Now, I am a pirate, I will freely admit it. I play a lot of games that I have never payed for. However, a demo doesnt really do justice to a game. I bought half life after playing a copy of my friends. I got about half way through and thought that it would be fun to play online and thus I needed a cd key to play. So I bought it. A better example though would be the new Axis and Allies game. I downloaded the game and played it for all of 2-3 hours in single player mode. I got so frustrated trying to get the game to play well that I gave up. The game was poorly made, poorly balanced, even more poorly thought out and damn near impossible at times.

The problem is here.
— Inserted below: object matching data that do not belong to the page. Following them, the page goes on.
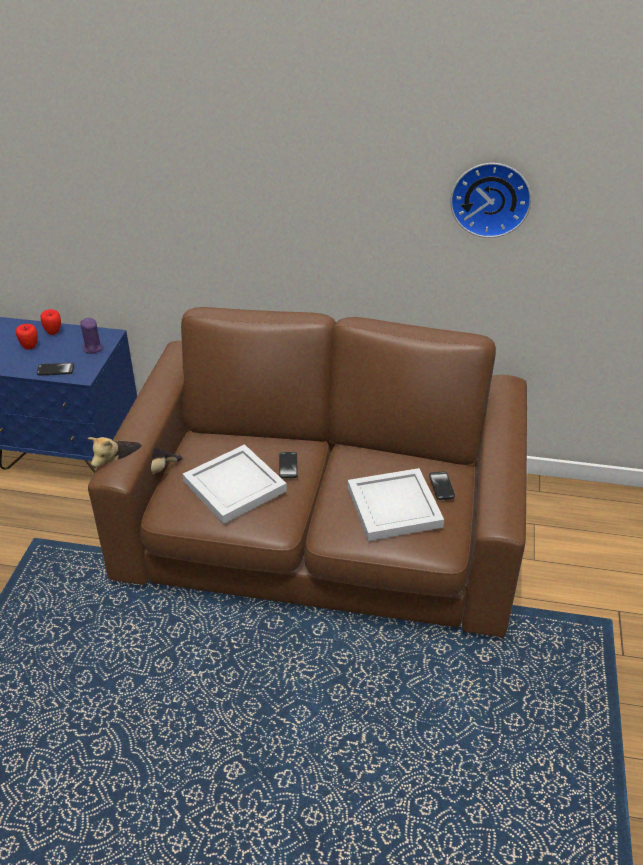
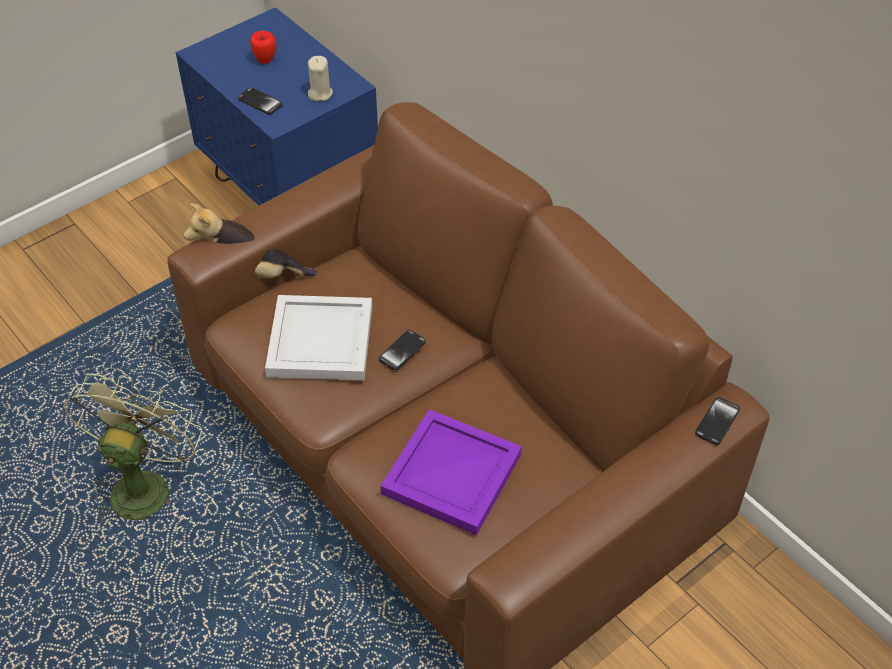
camera: 40 degrees right, 10 degrees up
(53, 332) = (304, 53): apple -> none
(92, 348) = (320, 93): purple candle -> beige candle
(149, 673) = (143, 484): none -> green fan
(395, 507) = (452, 476): white tray -> purple tray
(441, 486) = (536, 485): phone -> phone (717, 422)
(490, 198) = (767, 145): wall clock -> none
There are games I would buy (and have bought) right when they came out....Jedi Knight Academy, Half-Life 2, Enter the Matrix......There are games I would have bought only because their packaging looked good, Civilization 2, Pax ImperiaL Eminent Domain.....There are games I have skipped because I didnt want to spend the money on, and games I bought that I pretty much left on my shelf because they sucked. If the gaming industry really wants to prevent piracy, they need to drastically lower their game prices. Those who have the name to back themselves up can charge higher prices, but saying that you charge 60 bucks for a game because everyone else does will never make your game sell better or play better.

Putting protections like this on will only increase piracy because downloading a game means not having to download these dumb ass protections.